(Raw data Opens)

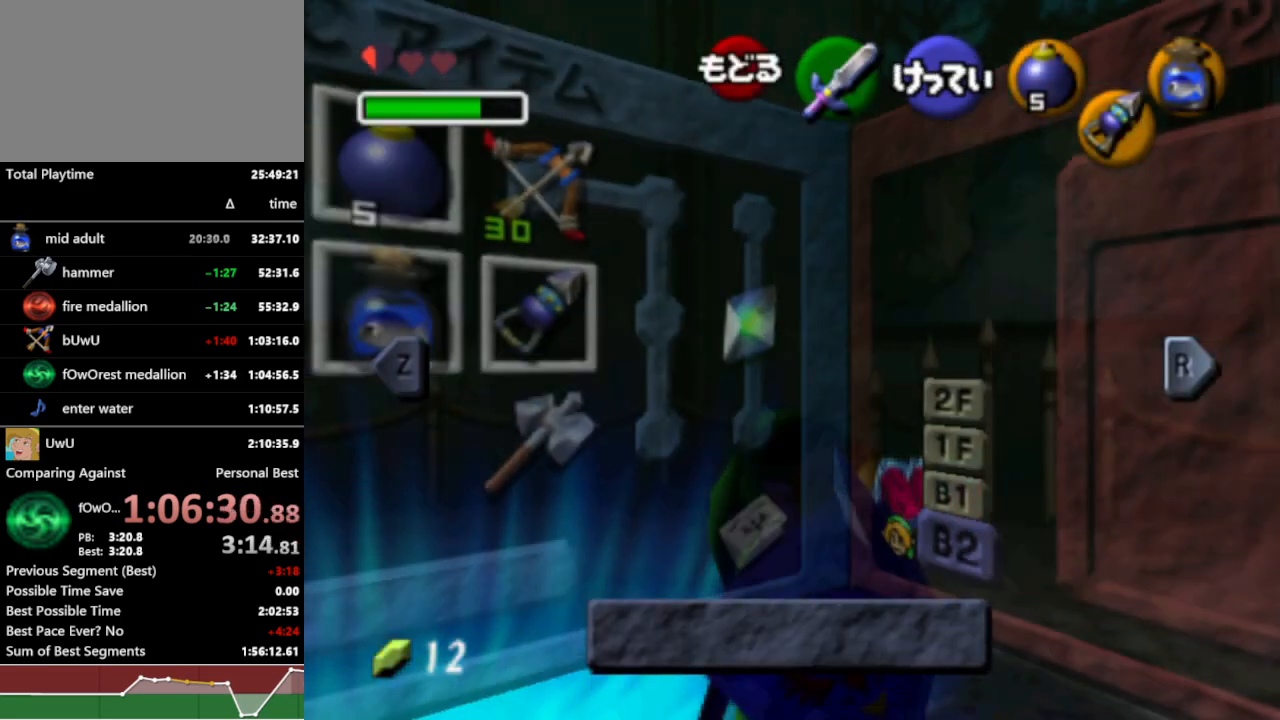
{"buttons": [], "left_stick": "down", "right_stick": "center", "events": []}
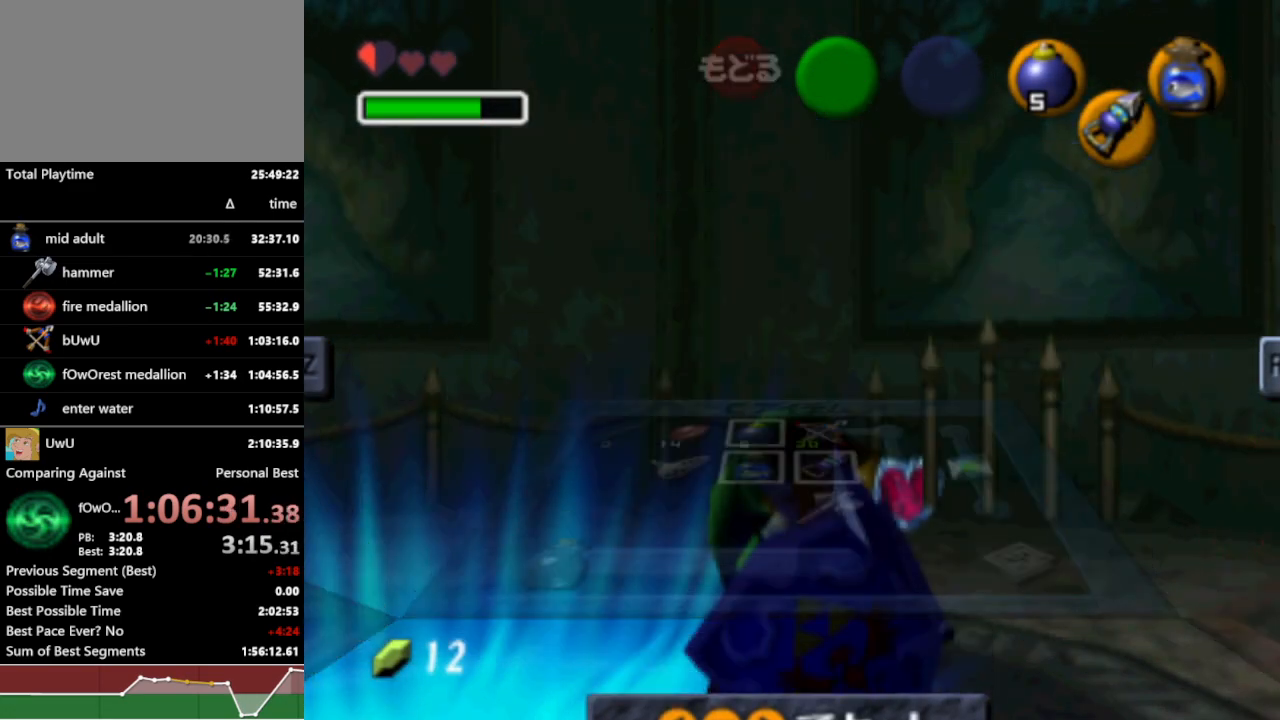
{"buttons": ["L1"], "left_stick": "down", "right_stick": "center", "events": [[167, "L1", "down"], [167, "Y", "down"], [233, "Y", "up"]]}
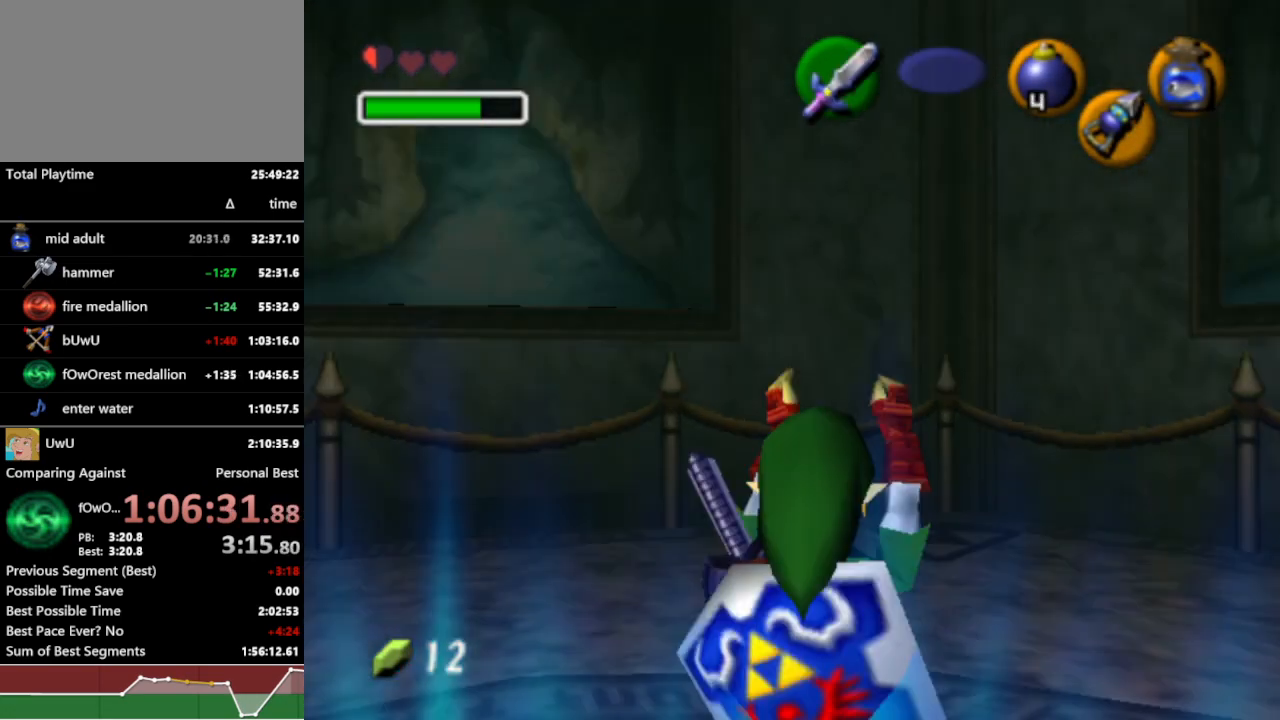
{"buttons": ["L1"], "left_stick": "down", "right_stick": "center", "events": []}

(Raw data Closes)

- Work instruction: Minus its pictures, the full listing should be copied verbatim.

- Written solution:
{"buttons": [], "left_stick": "down", "right_stick": "center", "events": []}
{"buttons": ["L1"], "left_stick": "down", "right_stick": "center", "events": [[167, "L1", "down"], [167, "Y", "down"], [233, "Y", "up"]]}
{"buttons": ["L1"], "left_stick": "down", "right_stick": "center", "events": []}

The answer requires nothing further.